* **TO DO**: Work out how many lines in the records include the word "collapse", then answer with nothing but that number.

* **ENTRIES PROVIDED**:
§

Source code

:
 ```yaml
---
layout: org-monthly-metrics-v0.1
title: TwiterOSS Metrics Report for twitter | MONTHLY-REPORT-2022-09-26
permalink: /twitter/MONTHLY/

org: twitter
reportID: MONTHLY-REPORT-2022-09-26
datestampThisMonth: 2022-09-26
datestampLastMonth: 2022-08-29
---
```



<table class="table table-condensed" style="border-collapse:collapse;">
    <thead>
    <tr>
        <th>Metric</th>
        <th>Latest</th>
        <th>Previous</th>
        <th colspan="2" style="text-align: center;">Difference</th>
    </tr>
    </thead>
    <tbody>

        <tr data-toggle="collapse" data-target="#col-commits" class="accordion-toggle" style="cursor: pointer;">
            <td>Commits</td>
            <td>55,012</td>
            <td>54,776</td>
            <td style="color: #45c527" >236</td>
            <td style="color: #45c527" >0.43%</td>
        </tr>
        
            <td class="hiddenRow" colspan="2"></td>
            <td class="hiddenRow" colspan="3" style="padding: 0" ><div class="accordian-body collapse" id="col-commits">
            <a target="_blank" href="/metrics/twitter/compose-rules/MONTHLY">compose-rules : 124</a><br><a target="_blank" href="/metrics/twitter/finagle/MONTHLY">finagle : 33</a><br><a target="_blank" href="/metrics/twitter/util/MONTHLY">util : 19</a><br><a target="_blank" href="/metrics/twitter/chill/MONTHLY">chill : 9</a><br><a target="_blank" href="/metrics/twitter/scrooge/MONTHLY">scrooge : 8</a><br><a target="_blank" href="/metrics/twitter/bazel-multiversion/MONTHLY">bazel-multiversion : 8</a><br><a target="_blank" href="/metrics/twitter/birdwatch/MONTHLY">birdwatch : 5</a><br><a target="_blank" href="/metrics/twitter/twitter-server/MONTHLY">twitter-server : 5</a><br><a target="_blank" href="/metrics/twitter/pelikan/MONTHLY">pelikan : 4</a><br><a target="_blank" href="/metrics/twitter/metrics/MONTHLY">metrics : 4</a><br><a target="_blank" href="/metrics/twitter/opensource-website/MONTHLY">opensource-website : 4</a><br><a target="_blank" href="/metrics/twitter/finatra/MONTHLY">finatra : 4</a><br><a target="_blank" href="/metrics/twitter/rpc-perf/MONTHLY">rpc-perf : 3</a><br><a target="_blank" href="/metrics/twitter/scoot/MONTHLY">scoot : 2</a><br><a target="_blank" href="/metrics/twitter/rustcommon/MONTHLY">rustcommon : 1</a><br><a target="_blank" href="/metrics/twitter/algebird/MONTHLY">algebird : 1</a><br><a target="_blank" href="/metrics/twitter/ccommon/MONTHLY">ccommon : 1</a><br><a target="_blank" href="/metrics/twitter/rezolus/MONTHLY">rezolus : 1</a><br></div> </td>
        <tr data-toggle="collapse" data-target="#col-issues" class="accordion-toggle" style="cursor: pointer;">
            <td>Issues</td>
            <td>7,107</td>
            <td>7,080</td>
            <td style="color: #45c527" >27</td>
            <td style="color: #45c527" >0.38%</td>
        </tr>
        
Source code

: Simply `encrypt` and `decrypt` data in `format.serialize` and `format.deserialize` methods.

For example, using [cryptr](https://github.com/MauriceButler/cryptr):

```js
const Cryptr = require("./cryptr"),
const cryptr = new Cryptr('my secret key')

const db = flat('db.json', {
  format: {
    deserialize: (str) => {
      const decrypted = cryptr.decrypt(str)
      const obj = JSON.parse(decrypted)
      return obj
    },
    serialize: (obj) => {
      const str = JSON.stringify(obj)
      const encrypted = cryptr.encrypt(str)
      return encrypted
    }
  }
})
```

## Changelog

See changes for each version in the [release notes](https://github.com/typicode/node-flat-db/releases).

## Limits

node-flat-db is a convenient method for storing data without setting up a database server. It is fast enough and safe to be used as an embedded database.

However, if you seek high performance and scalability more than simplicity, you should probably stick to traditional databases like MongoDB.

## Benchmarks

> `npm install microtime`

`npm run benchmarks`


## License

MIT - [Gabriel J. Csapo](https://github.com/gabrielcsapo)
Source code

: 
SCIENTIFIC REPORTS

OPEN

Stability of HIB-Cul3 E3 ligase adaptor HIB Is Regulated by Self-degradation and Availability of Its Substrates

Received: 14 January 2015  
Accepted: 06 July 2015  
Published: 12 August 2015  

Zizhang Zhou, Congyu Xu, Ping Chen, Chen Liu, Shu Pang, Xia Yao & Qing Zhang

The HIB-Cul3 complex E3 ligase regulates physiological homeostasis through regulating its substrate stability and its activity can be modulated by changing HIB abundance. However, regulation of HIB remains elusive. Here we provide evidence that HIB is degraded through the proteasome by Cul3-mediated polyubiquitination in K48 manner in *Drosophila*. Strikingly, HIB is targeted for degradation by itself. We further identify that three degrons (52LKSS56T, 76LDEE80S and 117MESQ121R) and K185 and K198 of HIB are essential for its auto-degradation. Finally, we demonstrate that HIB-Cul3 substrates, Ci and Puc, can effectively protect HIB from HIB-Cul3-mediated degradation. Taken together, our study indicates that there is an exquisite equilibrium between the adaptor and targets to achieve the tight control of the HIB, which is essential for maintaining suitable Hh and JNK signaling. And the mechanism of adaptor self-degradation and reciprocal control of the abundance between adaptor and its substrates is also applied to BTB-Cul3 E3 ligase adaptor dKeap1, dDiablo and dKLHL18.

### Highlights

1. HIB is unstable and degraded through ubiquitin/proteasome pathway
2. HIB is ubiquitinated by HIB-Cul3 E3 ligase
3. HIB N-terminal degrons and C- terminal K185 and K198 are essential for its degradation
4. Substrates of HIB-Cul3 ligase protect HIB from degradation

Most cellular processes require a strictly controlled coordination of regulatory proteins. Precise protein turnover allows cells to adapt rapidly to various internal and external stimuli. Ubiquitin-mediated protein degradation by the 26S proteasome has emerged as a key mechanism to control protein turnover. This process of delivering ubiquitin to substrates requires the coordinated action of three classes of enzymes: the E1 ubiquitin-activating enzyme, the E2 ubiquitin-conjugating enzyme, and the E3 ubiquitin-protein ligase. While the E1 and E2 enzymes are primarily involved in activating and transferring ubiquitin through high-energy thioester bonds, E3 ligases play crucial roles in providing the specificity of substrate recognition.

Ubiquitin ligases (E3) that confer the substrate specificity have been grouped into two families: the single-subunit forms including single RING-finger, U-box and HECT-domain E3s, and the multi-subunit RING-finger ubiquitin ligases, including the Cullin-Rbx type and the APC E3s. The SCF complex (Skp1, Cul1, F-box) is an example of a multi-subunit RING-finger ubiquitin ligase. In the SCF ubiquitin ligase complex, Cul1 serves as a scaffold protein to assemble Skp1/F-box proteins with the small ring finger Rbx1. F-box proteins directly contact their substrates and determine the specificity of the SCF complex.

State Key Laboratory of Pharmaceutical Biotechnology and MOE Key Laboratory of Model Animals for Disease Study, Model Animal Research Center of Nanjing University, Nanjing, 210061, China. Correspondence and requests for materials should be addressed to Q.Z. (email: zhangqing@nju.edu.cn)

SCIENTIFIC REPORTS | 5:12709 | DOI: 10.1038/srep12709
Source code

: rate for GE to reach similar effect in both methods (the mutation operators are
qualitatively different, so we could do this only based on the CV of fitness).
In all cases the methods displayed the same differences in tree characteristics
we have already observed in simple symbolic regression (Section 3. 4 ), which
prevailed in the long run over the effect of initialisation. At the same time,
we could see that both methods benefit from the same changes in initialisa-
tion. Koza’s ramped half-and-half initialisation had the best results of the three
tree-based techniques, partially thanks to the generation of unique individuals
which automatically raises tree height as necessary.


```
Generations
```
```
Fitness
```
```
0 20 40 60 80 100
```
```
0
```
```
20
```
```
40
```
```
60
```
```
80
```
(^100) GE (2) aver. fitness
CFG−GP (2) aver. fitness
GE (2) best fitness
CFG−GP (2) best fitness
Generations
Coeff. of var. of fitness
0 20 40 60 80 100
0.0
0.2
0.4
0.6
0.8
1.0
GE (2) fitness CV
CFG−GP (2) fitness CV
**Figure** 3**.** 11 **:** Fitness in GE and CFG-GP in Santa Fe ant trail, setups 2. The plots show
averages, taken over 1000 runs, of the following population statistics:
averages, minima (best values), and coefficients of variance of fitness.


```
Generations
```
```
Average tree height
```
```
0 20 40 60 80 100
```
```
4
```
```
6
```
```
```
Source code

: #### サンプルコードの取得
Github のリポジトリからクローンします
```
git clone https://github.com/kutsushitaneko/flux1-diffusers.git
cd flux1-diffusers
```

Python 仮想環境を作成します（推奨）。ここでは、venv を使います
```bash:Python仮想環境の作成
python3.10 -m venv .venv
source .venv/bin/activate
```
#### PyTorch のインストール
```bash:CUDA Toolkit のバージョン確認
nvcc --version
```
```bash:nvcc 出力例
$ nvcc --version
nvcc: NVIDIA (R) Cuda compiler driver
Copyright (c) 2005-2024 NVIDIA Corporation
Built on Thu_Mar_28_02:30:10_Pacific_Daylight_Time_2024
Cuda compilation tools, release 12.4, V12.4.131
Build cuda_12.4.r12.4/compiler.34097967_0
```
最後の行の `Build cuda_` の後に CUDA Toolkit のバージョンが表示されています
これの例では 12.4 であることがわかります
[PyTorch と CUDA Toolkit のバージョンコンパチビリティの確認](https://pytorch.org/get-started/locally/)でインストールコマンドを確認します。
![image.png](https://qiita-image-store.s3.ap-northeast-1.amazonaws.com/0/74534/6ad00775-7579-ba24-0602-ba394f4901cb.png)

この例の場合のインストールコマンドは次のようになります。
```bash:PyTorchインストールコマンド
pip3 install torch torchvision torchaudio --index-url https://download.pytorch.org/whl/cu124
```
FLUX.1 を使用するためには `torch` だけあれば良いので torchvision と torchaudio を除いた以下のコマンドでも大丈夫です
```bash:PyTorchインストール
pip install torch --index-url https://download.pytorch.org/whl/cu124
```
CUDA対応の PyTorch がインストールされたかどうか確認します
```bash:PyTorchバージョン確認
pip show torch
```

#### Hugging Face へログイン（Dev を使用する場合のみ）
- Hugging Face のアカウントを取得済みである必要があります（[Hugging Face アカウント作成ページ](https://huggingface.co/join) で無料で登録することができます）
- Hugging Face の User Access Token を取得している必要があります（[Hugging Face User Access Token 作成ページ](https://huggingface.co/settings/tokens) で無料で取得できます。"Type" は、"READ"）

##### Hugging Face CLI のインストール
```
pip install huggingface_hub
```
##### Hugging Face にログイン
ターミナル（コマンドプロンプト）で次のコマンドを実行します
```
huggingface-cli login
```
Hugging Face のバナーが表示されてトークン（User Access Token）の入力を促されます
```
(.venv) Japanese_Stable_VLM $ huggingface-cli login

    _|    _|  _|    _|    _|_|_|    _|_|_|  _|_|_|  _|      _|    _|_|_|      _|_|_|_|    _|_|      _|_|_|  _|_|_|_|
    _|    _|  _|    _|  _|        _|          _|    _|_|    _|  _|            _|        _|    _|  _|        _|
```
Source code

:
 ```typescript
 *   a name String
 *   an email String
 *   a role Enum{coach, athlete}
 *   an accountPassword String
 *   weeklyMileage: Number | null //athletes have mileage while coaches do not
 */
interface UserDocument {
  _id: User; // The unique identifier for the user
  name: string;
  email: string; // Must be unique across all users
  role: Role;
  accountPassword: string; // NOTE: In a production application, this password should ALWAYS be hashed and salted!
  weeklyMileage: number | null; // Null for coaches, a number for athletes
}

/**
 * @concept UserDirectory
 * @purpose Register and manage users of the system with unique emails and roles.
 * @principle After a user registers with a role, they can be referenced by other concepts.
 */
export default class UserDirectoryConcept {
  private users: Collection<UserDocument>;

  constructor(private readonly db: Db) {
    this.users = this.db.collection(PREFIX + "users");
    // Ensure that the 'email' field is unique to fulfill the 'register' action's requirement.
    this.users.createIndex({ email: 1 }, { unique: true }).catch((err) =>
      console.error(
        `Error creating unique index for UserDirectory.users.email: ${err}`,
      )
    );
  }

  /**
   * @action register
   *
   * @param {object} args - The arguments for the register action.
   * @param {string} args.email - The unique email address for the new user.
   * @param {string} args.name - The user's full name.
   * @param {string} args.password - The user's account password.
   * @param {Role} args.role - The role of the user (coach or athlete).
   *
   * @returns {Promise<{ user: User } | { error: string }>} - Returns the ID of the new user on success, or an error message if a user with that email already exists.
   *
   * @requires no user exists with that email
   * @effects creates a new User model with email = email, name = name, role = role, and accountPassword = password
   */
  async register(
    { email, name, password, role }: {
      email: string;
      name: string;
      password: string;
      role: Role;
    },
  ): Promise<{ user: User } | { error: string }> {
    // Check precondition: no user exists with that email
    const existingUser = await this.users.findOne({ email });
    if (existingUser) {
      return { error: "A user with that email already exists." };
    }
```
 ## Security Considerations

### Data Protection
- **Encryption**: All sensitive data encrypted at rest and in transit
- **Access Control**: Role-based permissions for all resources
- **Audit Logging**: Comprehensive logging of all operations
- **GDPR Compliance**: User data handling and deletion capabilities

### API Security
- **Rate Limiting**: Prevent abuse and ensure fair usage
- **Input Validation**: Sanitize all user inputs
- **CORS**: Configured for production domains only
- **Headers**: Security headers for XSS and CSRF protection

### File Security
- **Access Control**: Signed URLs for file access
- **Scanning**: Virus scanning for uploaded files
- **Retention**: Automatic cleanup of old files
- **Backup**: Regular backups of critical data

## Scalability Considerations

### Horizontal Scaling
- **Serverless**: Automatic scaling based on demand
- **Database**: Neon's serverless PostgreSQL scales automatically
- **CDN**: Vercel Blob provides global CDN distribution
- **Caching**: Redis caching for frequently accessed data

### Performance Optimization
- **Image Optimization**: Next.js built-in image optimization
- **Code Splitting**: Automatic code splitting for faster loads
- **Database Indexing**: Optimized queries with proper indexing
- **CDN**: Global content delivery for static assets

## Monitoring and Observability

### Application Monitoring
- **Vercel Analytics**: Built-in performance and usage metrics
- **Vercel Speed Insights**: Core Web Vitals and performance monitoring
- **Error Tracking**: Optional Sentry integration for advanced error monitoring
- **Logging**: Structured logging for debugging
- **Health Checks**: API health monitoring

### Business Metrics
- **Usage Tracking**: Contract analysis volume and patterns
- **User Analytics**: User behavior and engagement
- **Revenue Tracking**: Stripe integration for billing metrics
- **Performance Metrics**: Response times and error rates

§

* **EXERCISE RESPONSE**: 4